Greg M. Epstein serves as the Humanist Chaplain at Harvard University and is supposed to represent an atheist who is critical of New Atheism. Clearly, he and his followers want to distance themselves from New Atheism and its hate, but is this rooted in sincerity and principle or is it just an expression of the “Good Cop, Bad Cop” tactic that Epstein and others play with the New Atheists?
One thing is clear. He embraces the closed-mind certainty of the New Atheists and even considers both Dawkins and Harris to be heroes:
It is also important to note that the New Humanism and the New Atheism absolutely share the same views on questions such as whether God exists (almost certainly not), or how best to understand the nature of the world around us (science and empiricism). And as to whether we ought to fight for such causes as the separation of Church and State, the teaching of evolution, and the promotion of atheism and Humanism as valid, patriotically American ways of life, our answers are also the same as those of the New Atheists — you bet your life we ought to. To the extent that writers such as Richard Dawkins and Sam Harris have taken a national and international lead in discussing such questions boldly, they should be regarded as heroes.
But he does try to explain how he and his fellow humanists are different:
Another goal of the conference was to show that Humanism can relate to non-Humanists in an inclusive manner. The New Humanism does not spend all its energy blasting belief in God in all its forms and certainly avoids ad hominem attacks on those who identify themselves as religious. In other words, we know that not everyone who disagrees with us is an idiot.
It’s nice to know that New Humanism does not spend all its energy blasting belief in God in all its forms and they won’t engage in name-calling, but these are two traits we might expect from people who play the Good Cop role.
We don’t kid ourselves about the deleterious effects of some religion, and we don’t have to agree with any form of theism, but we don’t consider religion to be child abuse. (Some religious people may indeed abuse their children by excessive indoctrination, but in those cases the crime of which they are guilty is…child abuse, not religion.)
“We don’t consider religion to be child abuse” again seems more like something the Good Cop would say.
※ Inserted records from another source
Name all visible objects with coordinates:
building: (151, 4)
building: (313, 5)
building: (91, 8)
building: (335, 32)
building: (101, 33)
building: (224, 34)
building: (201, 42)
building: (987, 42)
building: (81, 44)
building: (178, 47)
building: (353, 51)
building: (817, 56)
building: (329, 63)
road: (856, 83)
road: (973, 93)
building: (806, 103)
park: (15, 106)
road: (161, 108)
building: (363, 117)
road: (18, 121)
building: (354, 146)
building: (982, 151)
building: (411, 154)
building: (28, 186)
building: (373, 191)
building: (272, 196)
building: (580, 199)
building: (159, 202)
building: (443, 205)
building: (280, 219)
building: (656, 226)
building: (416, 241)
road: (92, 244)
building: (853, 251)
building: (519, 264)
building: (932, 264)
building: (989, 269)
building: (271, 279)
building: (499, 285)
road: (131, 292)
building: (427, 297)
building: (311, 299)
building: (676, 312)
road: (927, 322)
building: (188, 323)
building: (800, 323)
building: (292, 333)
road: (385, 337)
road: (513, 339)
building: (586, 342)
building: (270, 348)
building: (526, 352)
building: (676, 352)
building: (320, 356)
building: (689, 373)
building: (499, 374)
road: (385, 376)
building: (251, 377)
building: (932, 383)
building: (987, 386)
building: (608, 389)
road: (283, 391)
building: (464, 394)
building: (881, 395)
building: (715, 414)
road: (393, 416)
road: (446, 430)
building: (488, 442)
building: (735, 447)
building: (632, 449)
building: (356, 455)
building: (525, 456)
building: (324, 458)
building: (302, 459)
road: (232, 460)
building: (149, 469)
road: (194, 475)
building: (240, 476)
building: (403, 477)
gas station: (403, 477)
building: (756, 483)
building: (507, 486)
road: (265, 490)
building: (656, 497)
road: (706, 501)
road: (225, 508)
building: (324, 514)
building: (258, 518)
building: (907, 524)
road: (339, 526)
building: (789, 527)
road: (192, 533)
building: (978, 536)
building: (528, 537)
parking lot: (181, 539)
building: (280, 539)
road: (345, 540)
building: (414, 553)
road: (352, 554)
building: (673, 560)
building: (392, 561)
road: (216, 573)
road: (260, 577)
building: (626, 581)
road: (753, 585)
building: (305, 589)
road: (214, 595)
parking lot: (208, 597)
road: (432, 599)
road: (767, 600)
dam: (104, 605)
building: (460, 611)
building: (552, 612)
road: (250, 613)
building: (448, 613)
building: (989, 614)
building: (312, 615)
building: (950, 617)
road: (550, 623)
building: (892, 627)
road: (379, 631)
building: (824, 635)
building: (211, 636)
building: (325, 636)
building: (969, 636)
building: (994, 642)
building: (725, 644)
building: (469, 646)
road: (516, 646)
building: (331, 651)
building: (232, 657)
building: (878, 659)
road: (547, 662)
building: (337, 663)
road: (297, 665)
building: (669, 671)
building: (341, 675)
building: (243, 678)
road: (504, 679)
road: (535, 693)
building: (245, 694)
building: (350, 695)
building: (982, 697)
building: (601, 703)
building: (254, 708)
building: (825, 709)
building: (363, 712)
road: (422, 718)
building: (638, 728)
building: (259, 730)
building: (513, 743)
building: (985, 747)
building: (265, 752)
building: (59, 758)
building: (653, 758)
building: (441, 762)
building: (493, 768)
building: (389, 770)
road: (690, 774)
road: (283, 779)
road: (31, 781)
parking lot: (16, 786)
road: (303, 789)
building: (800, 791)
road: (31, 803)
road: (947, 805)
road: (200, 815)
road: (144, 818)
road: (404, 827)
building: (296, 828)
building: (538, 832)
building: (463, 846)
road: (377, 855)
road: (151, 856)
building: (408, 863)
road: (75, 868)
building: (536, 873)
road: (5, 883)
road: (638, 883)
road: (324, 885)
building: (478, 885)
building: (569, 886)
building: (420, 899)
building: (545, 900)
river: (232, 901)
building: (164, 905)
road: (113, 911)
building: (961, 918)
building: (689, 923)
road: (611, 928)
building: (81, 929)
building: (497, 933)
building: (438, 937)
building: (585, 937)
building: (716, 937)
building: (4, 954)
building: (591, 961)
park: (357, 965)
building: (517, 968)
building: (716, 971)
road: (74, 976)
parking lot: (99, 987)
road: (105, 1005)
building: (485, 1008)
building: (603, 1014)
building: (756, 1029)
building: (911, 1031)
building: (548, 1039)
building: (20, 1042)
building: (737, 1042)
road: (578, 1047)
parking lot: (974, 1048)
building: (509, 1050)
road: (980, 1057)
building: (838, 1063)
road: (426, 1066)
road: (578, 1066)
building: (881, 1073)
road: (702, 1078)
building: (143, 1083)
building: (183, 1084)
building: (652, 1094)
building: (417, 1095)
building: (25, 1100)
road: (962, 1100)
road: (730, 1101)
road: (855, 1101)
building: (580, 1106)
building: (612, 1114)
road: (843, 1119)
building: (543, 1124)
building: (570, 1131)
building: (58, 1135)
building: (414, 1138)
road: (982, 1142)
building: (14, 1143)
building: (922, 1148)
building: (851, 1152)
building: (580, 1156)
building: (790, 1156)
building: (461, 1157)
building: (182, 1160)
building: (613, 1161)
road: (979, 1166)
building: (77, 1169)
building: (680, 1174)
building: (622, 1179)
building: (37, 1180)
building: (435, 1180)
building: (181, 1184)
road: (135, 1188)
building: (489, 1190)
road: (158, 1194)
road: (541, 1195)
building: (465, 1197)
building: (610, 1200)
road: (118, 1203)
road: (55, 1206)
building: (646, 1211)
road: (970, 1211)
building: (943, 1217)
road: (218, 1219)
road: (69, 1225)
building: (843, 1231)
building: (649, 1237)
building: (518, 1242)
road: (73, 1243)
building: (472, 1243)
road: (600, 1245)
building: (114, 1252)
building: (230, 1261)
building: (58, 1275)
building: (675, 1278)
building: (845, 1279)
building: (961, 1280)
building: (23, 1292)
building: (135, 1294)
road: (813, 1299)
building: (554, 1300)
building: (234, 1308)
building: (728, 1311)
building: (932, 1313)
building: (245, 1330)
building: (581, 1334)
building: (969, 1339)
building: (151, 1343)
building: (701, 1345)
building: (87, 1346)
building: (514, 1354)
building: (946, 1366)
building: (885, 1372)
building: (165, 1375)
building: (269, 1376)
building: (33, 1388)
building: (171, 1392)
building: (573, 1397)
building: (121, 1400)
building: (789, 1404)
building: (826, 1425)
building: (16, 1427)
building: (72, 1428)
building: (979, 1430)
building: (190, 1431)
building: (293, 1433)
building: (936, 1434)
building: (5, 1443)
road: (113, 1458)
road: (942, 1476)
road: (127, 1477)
Instead of making such a passive distinction designed to highlight a supposed difference, why not express a more strongly-worded criticism of the notion that religion is child abuse? After all, even the Good Cops believe “some religious people may indeed abuse their children by excessive indoctrination.” What the heck is “excessive indoctrination?” Epstein postures as if he is guided by “science and empiricism,” but in reality, he seems willing to label other human beings as child abusers based on his own wishy-washy subjectivism.
Epstein claims, “We are Humanists because for us, Humanism is part of being the best, most honest, most thoughtful human beings we are capable of being.” But playing the role of Good Cop hardly qualifies as being “the most honest” human being you are capable of being. So it would seem the New Humanists have to provide much more clarification. For starters, we can ask them some simple questions. I’ll start with just one:
Richard Dawkins routinely refers to religious people as “faith-heads.” Is this an example of bigotry?
A sincere person who is trying to be the best, most honest, most thoughtful human beings we are capable of being will acknowledge this is bigotry. A good cop won’t answer that question, and if they try, it will come with all sorts of hand-waving. After all, a good cop, housed within academia, won’t want to admit one of his heroes is a bigot.